C. "Pretty Sally." Communicated by Mr. J. Harrison Miller, Wardensville,  Hardy County, 1916; obtained from Mrs. Sofia Funk, who secured it from  Zachariah Wilson. He took it down and learned it while serving in the Civil  War on the Confederate side.

1 There was a fair damsel, from London she came,
A beautiful damsel, called Sallie by name.
There was a young squire, hired at six hundred a year,
And he came to court Sallie, for he loved her very dear.

2 But Sallie being rich, her fortune very high,
Upon this young man she scarce cast an eye.
"Sallie, Sallie!" said he,
"I am sorry your love and mine can't agree;

3 "We'll make no great out, but your love will improve,
Unless that your hatred will turn into love."
"No hatred for you, sir, nor for another man!
But to say that I love you, I am sure I never can.

4 "So drop your intention, and end your discourse,
For I never will have you unless I am forced."
When six weeks had come on, when six weeks had passed,
Pretty Sallie she had a misfortune at last.

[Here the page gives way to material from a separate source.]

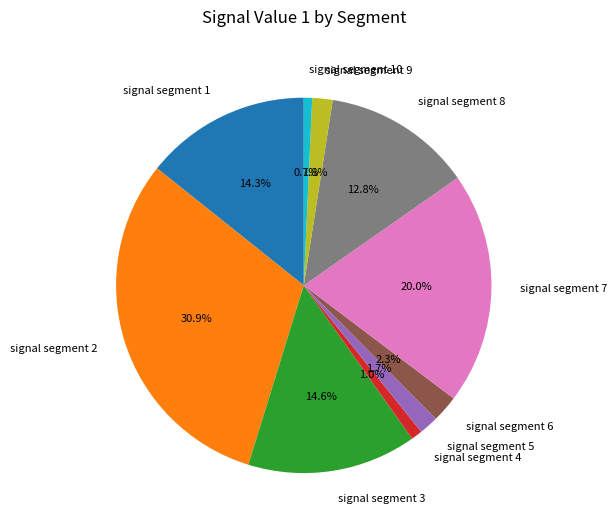

What percentage is NOT represented by signal segment 6?

97.7%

5 She was pierced to the heart, and she knew not what for;
So she sent for this young man whom she slighted before.
"Good morning, pretty Sallie, good morning," said he;
"It's where does your pain lie? In your head or your knee?"

6 "The pain that I feel, sir, lies deep in my heart;
The pain that I feel, sir, lies deep in your heart.
It's you are my doctor, you can kill or can cure;
Without your assistance I must die, I am sure."

7 "O Sallie, Sallie, Sallie!" said he,
"It's don't you remember when I came to court thee?
You laughed at my courtship and bade me begone;
But now I reward you for what is past and gone."

8 "For things past and gone, love, forget and forgive;
And grant me some longer, in this world to live."
"I would freely forgive you, although you would n't me;
And I'll dance on your grave while you lay in the earth."

9 She pulled from her ringers diamond rings, she said three,
And gave them to William, to William for his fee:
"I'm going to leave you; in my cold bed of clay
My rosy red cheeks shall moulder away."